This ebook contains five actionable steps that will put you well on your way to establishing an effective third-party risk management (TPRM) program.
A new report from McKinsey & Company sheds light on something we’ve known for many years – organizations are struggling to make significant progress in managing cybersecurity risk in their supply chains.
A key issue is that the risk landscape has changed dramatically in recent years. Historically, the C-suite and board of directors have been concerned with long-acknowledged third-party risks such as quality issues, compliance violations, management changes, and bankruptcy. Today, globalization and an increasingly interconnected supply chain have broadened the risk landscape to encompass new threats. Indeed, just this week, Quest Diagnostics, one of the biggest blood testing providers in the country, warned that nearly 12 million of its customers may have had their financial and medical information breached due to an issue with one of its vendors.
In the wake of these new liabilities, it’s becoming increasingly apparent that organizations must move the needle on supply chain risk management. The question is how?
You don’t know what you don’t know
Key to any progression on this issue is knowing what you’re dealing with. However, as the McKinsey report finds, most organizations don’t know where to start.
Unfortunately, achieving transparency into the security posture of hundreds or thousands, of suppliers in a single supply chain is hard to achieve. Organizations must also contend with proprietary data restrictions. Some vendors, particularly Tier 1 or 2 suppliers, may not want an end customer poking around in their supply chain network looking for indications of cyber risk.
The scope and scale of risk is also incredibly complex. IT and security teams can quickly become overwhelmed as they scramble to ascertain a vendor’s security rigor. Yet without this insight, it becomes impossible to address, quantify, and mitigate cyber risk.
Like a credit score for your vendor’s security posture
You need insights to be presented in an easy-to-understand manner and backed by data that correlates to potential security incidents and context. Security ratings can be highly effective in identifying risky vendors and potential supply chain vulnerabilities. These ratings can help you streamline contingency planning and put procedures in place to protect your organization from an attack or breach in your supply chain.
Security ratings are the cybersecurity equivalent of a credit score. Just as lenders view credit scores to grade how responsibly an individual manages their financial obligations over time, CISOs can use security ratings to quickly and easily communicate the scale and severity of a risk in the supply chain to a non-technical audience in the C-suite, boardroom, or with the vendor in question. Using this high-level, objectively-derived data can simplify the conversation around risk.
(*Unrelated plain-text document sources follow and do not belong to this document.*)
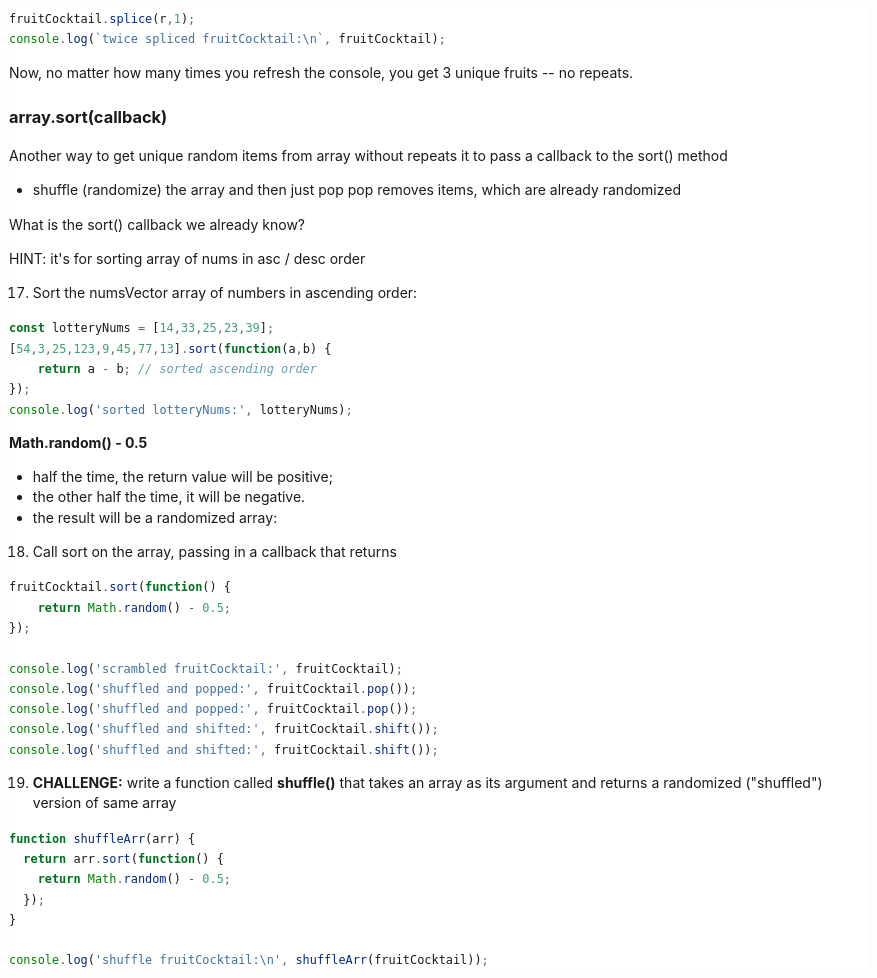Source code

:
 ```js 
fruitCocktail.splice(r,1);
console.log(`twice spliced fruitCocktail:\n`, fruitCocktail);
```

Now, no matter how many times you refresh the console, you get 3 unique fruits -- no repeats.

### array.sort(callback) 

Another way to get unique random items from array without repeats
it to pass a callback to the sort() method  

- shuffle (randomize) the array and then just pop
pop removes items, which are already randomized

What is the sort() callback we already know?  

HINT: it's for sorting array of nums in asc / desc order

17. Sort the numsVector array of numbers in ascending order:
```js 
const lotteryNums = [14,33,25,23,39];
[54,3,25,123,9,45,77,13].sort(function(a,b) { 
    return a - b; // sorted ascending order
});
console.log('sorted lotteryNums:', lotteryNums); 
```

**Math.random() - 0.5**   
- half the time, the return value will be positive;
- the other half the time, it will be negative. 
- the result will be a randomized array:

18. Call sort on the array, passing in a callback that returns
```js  
fruitCocktail.sort(function() {
    return Math.random() - 0.5; 
});

console.log('scrambled fruitCocktail:', fruitCocktail);
console.log('shuffled and popped:', fruitCocktail.pop());
console.log('shuffled and popped:', fruitCocktail.pop());
console.log('shuffled and shifted:', fruitCocktail.shift());
console.log('shuffled and shifted:', fruitCocktail.shift());
```

19. **CHALLENGE:** write a function called **shuffle()** that takes an array as its argument and returns a randomized ("shuffled") version of same array
```js 
function shuffleArr(arr) {
  return arr.sort(function() {
    return Math.random() - 0.5;
  });
}

console.log('shuffle fruitCocktail:\n', shuffleArr(fruitCocktail));
```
Like credit scores, security ratings are based on a scoring system and range from 250 to 900 – the higher the score the less risk the vendor poses. In fact, our own research shows that organizations with a security rating of 500 or lower are five times more likely to be breached than those with rating of 700 or higher.
A proactive, not punitive, approach to vendor risk
With a common understanding of risk, first- and third-parties can foster a proactive and collaborative approach to risk management. You can work together with your vendors to remediate risks across the supply chain – before a breach becomes a reality and jeopardizes your business relationship.
Security ratings are especially useful to manage cyber risk in supply chain interactions where cybersecurity transparency has historically been lacking. Because these ratings rely on verifiable, externally observable events or trends it becomes much easier to get around proprietary data restrictions that limit visibility into the security posture of each link in your supply chain. Using this capability, you can drill down into potential issues on your vendor’s network, their patching cadence, and other vulnerabilities even your vendors may not be aware of.
Manage supply chain cyber risk with speed and conviction
Currently, 59% of breaches originate with third-party vendors. As globalization brings new and complex supply chain risk management worries, that number is likely to grow. As you seek to manage and mitigate the risk of known, unknown, and even “unknown unknowns” in your supply chain, a comprehensive third-party risk management program that utilizes security ratings can help you quickly scale your monitoring of third and even fourth parties. Armed with these insights, you can make risk decisions with greater conviction, speed and effectiveness.